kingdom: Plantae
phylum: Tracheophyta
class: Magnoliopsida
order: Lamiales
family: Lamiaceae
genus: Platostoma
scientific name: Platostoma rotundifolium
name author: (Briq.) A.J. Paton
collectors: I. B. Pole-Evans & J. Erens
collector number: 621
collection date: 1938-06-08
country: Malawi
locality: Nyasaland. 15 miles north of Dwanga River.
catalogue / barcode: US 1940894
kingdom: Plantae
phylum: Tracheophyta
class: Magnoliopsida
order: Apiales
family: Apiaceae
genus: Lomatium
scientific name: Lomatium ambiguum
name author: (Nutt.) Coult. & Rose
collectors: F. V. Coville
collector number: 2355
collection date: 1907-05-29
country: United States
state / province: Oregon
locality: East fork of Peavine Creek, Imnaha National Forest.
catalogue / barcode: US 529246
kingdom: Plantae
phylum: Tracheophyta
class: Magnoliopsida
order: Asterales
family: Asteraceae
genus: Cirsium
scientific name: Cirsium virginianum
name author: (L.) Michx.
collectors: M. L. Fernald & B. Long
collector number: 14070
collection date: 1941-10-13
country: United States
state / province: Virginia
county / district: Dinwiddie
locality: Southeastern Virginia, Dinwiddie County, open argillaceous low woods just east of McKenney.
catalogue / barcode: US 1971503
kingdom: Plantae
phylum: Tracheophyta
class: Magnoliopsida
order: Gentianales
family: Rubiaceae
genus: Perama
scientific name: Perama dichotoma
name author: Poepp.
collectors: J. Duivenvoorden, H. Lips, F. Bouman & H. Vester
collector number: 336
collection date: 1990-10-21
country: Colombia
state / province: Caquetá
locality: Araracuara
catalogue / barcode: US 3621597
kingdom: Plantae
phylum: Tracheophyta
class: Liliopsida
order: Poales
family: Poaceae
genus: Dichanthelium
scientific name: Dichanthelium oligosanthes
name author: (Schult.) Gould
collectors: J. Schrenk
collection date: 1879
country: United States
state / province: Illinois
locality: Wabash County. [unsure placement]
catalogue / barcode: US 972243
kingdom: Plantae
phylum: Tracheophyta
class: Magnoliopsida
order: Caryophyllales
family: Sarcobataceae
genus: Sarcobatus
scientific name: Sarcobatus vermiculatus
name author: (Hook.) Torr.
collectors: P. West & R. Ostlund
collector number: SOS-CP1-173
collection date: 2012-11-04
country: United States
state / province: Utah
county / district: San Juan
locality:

++++++++++

- _Task prompt_:
Can you reproduce every line of the items above, word for word and in the same order?

- _Task solution_:
kingdom: Plantae
phylum: Tracheophyta
class: Magnoliopsida
order: Lamiales
family: Lamiaceae
genus: Platostoma
scientific name: Platostoma rotundifolium
name author: (Briq.) A.J. Paton
collectors: I. B. Pole-Evans & J. Erens
collector number: 621
collection date: 1938-06-08
country: Malawi
locality: Nyasaland. 15 miles north of Dwanga River.
catalogue / barcode: US 1940894
kingdom: Plantae
phylum: Tracheophyta
class: Magnoliopsida
order: Apiales
family: Apiaceae
genus: Lomatium
scientific name: Lomatium ambiguum
name author: (Nutt.) Coult. & Rose
collectors: F. V. Coville
collector number: 2355
collection date: 1907-05-29
country: United States
state / province: Oregon
locality: East fork of Peavine Creek, Imnaha National Forest.
catalogue / barcode: US 529246
kingdom: Plantae
phylum: Tracheophyta
class: Magnoliopsida
order: Asterales
family: Asteraceae
genus: Cirsium
scientific name: Cirsium virginianum
name author: (L.) Michx.
collectors: M. L. Fernald & B. Long
collector number: 14070
collection date: 1941-10-13
country: United States
state / province: Virginia
county / district: Dinwiddie
locality: Southeastern Virginia, Dinwiddie County, open argillaceous low woods just east of McKenney.
catalogue / barcode: US 1971503
kingdom: Plantae
phylum: Tracheophyta
class: Magnoliopsida
order: Gentianales
family: Rubiaceae
genus: Perama
scientific name: Perama dichotoma
name author: Poepp.
collectors: J. Duivenvoorden, H. Lips, F. Bouman & H. Vester
collector number: 336
collection date: 1990-10-21
country: Colombia
state / province: Caquetá
locality: Araracuara
catalogue / barcode: US 3621597
kingdom: Plantae
phylum: Tracheophyta
class: Liliopsida
order: Poales
family: Poaceae
genus: Dichanthelium
scientific name: Dichanthelium oligosanthes
name author: (Schult.) Gould
collectors: J. Schrenk
collection date: 1879
country: United States
state / province: Illinois
locality: Wabash County. [unsure placement]
catalogue / barcode: US 972243
kingdom: Plantae
phylum: Tracheophyta
class: Magnoliopsida
order: Caryophyllales
family: Sarcobataceae
genus: Sarcobatus
scientific name: Sarcobatus vermiculatus
name author: (Hook.) Torr.
collectors: P. West & R. Ostlund
collector number: SOS-CP1-173
collection date: 2012-11-04
country: United States
state / province: Utah
county / district: San Juan
locality:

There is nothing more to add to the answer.